# Some Cardiff photos you may like.



## Ranbay (Sep 10, 2011)

Taken from Capital Tower, I'm not a pro only just got a decent Nikon D3000 so playing about at the moment. and i know some are not staight, as i say im new to this... lol


----------



## Urban-Guerrilla (Sep 10, 2011)

Good Photos, its a nice city


----------



## weltweit (Sep 10, 2011)

Hey, you had a great vantage point there.

Brings back memories, I lived in Cardiff for a while.


----------



## Ranbay (Sep 10, 2011)

Dont look down !!


----------



## zog (Sep 10, 2011)

great views. is it open access up there?


----------



## Ranbay (Sep 10, 2011)

Unfortunalty not, my new job gets me access tho , however part of my job is also telling people they can't take photo's or films from the roof... lol


----------



## Ranbay (Sep 10, 2011)

Saying that, if anyone from here want's a tour or take some pics, drop me a PM, as long as you dont use them for commercial purposes then it's fine with me.


----------



## Belushi (Sep 10, 2011)

Its over 20 years since I was last in Cardiff, must visit at some point next year. Every one tells me its a much different place to the city I remember as a kid.


----------



## ddraig (Sep 11, 2011)

Tidy pics bob.
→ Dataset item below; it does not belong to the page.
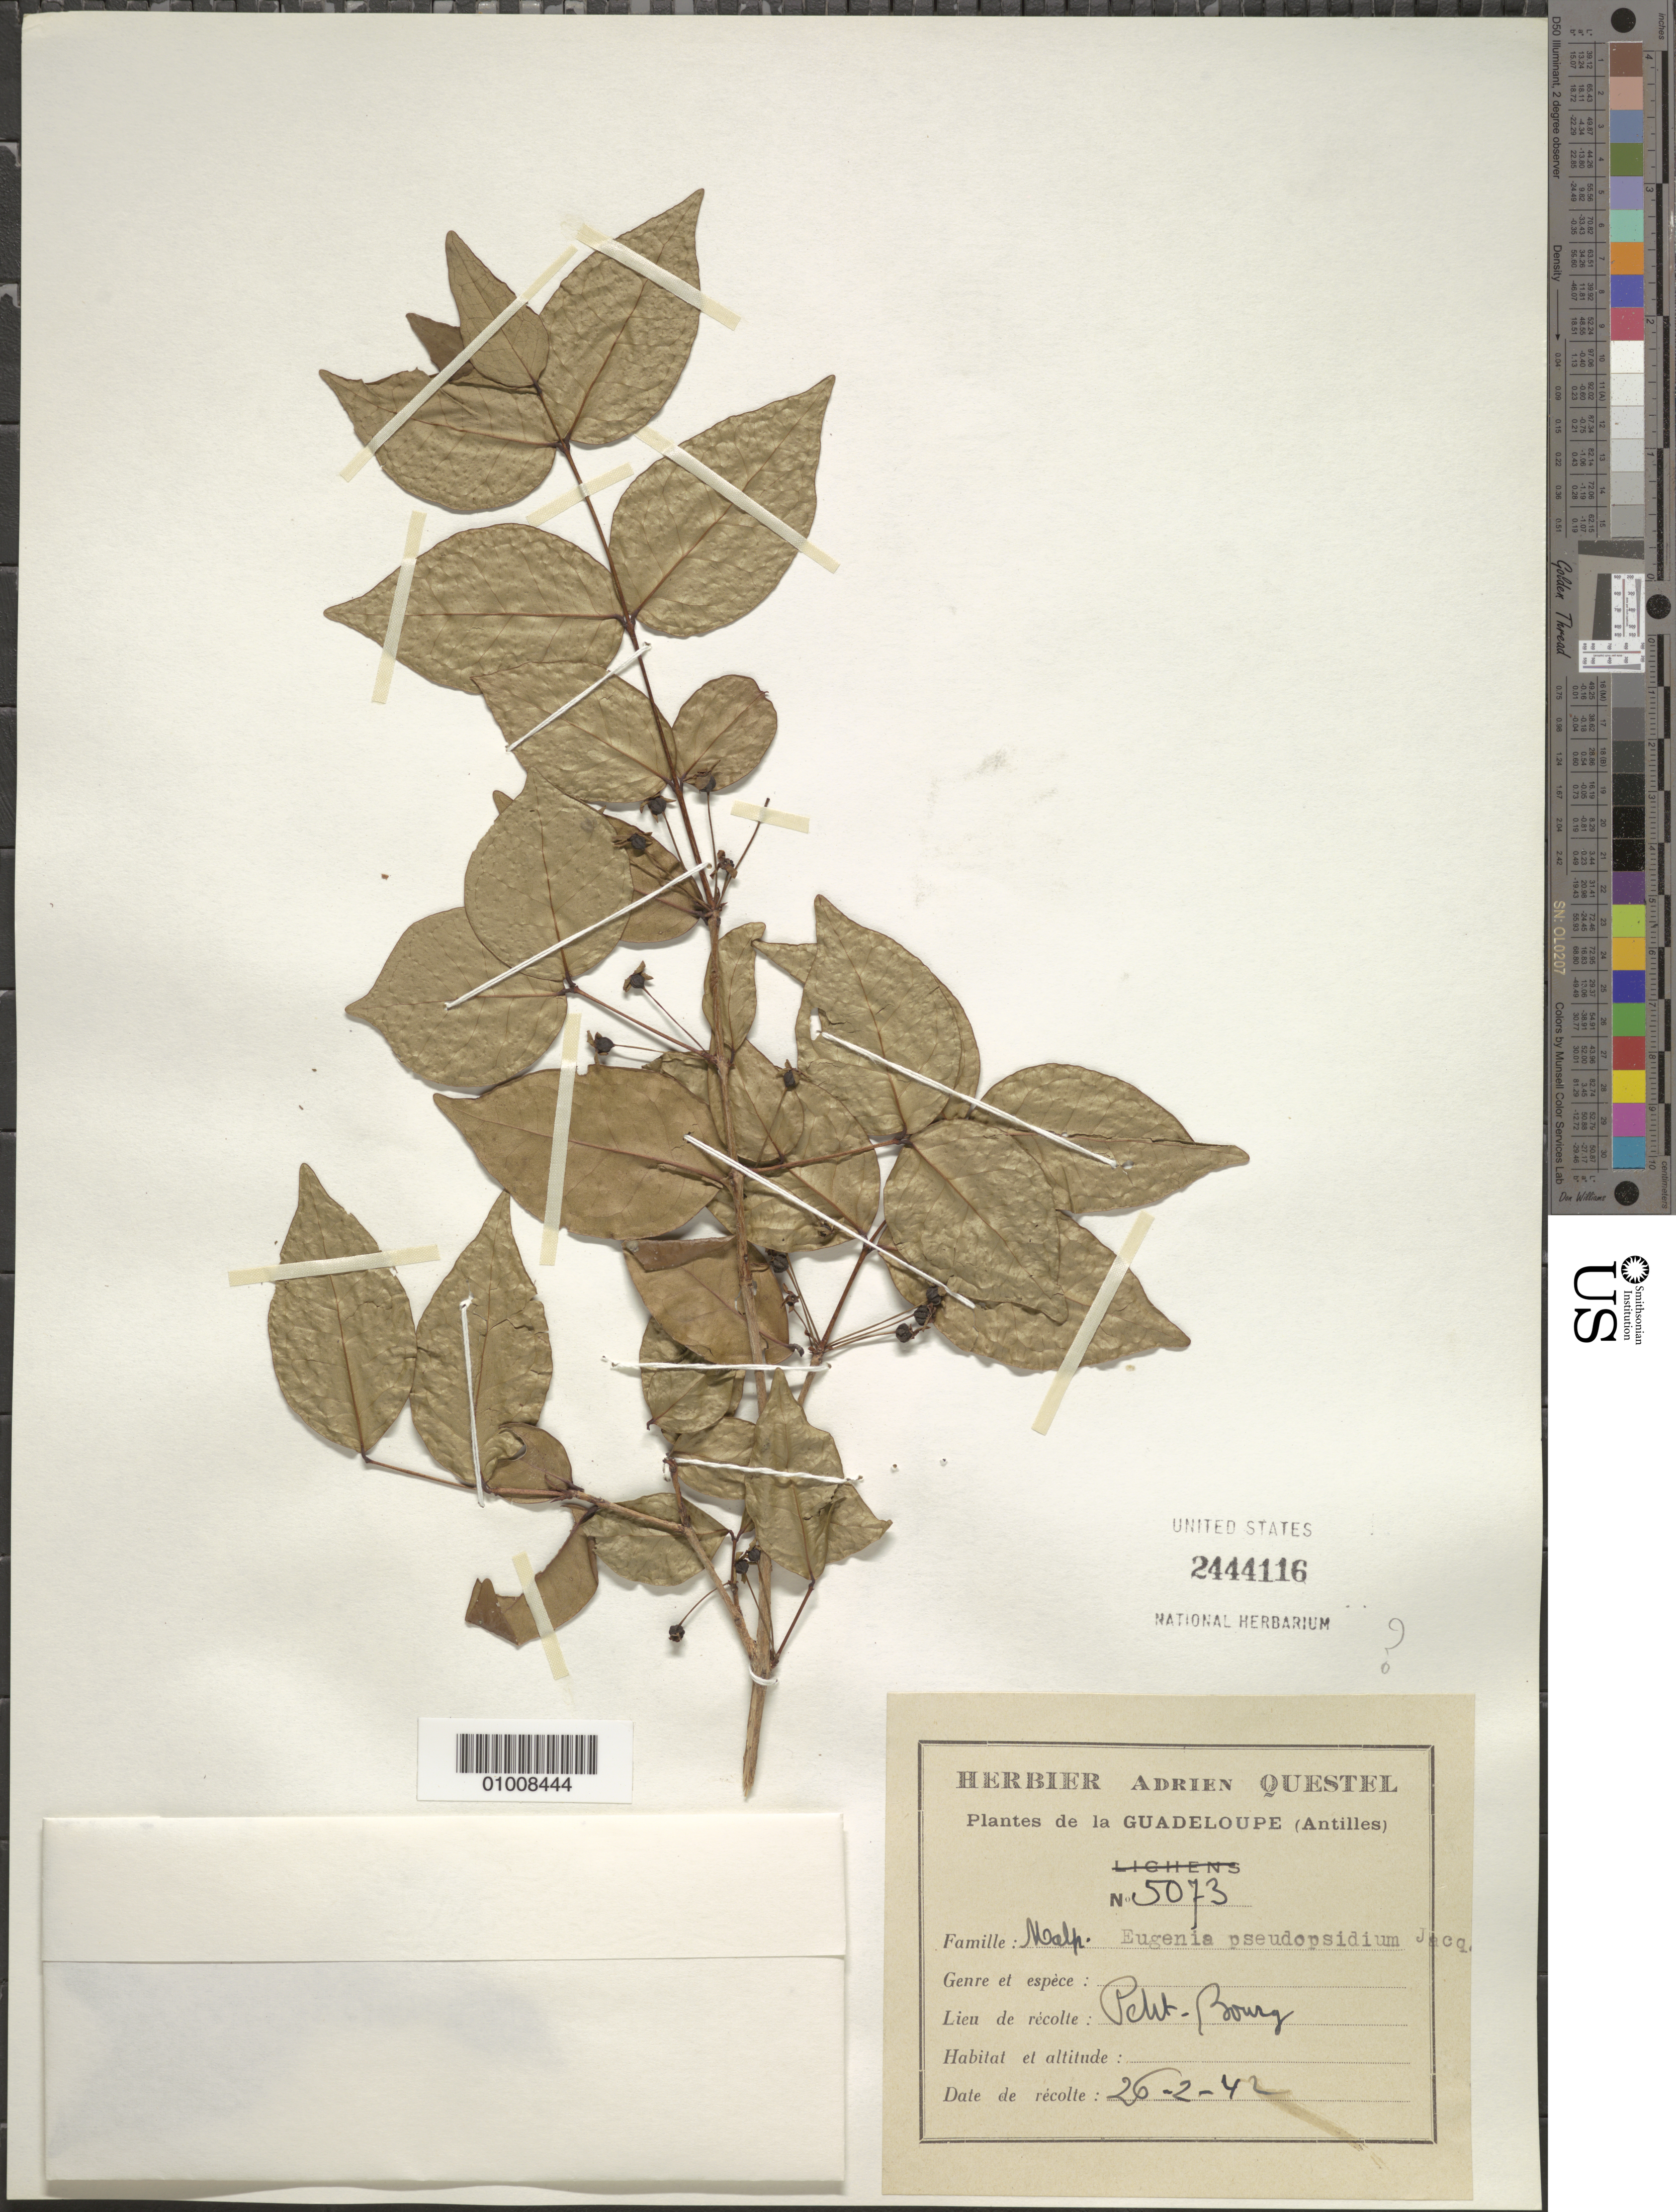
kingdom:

In gloomy windy bloody France atm and missing diff tbh
give us a shout when ya come down Belushi


----------



## poisondwarf (Sep 12, 2011)

The new Welsh College of Music and Drama building looks great too.


----------



## Ranbay (Dec 2, 2011)

Took a few more today 

Was so cold, and pissing it down at night, hope it snows so i can get some more


----------



## ddraig (Dec 2, 2011)

wow fair play mate! amazing views and good pics 

and as i'm here, there are more pics on Cardiff before Cardiff, old and new
http://cardiffbeforecardiff.tumblr.com


----------



## Ranbay (Dec 2, 2011)

Mate if you are passing on day and want to pop and take i a look, it's amazing.

just let me know.


----------



## ddraig (Dec 2, 2011)

nice one
ta


----------



## ddraig (Apr 5, 2012)

now an exhibition of Cardiff before Cardiff at the Millennium Centre
5 Apr - 27 May
and some more of the people in the original phots have been found
http://www.bbc.co.uk/news/uk-wales-south-east-wales-17535166


----------



## Sweaty Betty (Apr 6, 2012)

ddraig said:


> now an exhibition of Cardiff before Cardiff at the Millennium Centre
> 5 Apr - 27 May
> and some more of the people in the original phots have been found
> http://www.bbc.co.uk/news/uk-wales-south-east-wales-17535166


Love it !!


----------



## nogojones (Apr 7, 2012)

Pete the barber cuts my hair. Cheep as


----------



## Col_Buendia (Apr 9, 2012)

poisondwarf said:


> The new Welsh College of Music and Drama building looks great too.


I was just thinking that.

But wtf was going on with the tartan flowerbed at the top of the underpass steps in the very first photo??


----------



## poisondwarf (Apr 10, 2012)

Col_Buendia said:


> I was just thinking that.
> 
> But wtf was going on with the tartan flowerbed at the top of the underpass steps in the very first photo??


 


It looks like an ironing board cover I used to have


----------



## Ranbay (Jan 23, 2013)

Update with added snow


----------



## ddraig (Jan 23, 2013)

nice one!
2 cranes for admiral? blinkin ek


----------



## Ranbay (Jan 23, 2013)

Yup 

11 floors, 3000+ people


----------



## Ranbay (Aug 2, 2014)




----------



## ddraig (Aug 4, 2014)

that 3rd one is confusing me!


----------



## Ranbay (Aug 4, 2014)

From Helmont house roof mate.


----------



## ddraig (Aug 4, 2014)

ah! ta


----------



## Supine (Aug 4, 2014)

Great pics 

Are you a window cleaner?


----------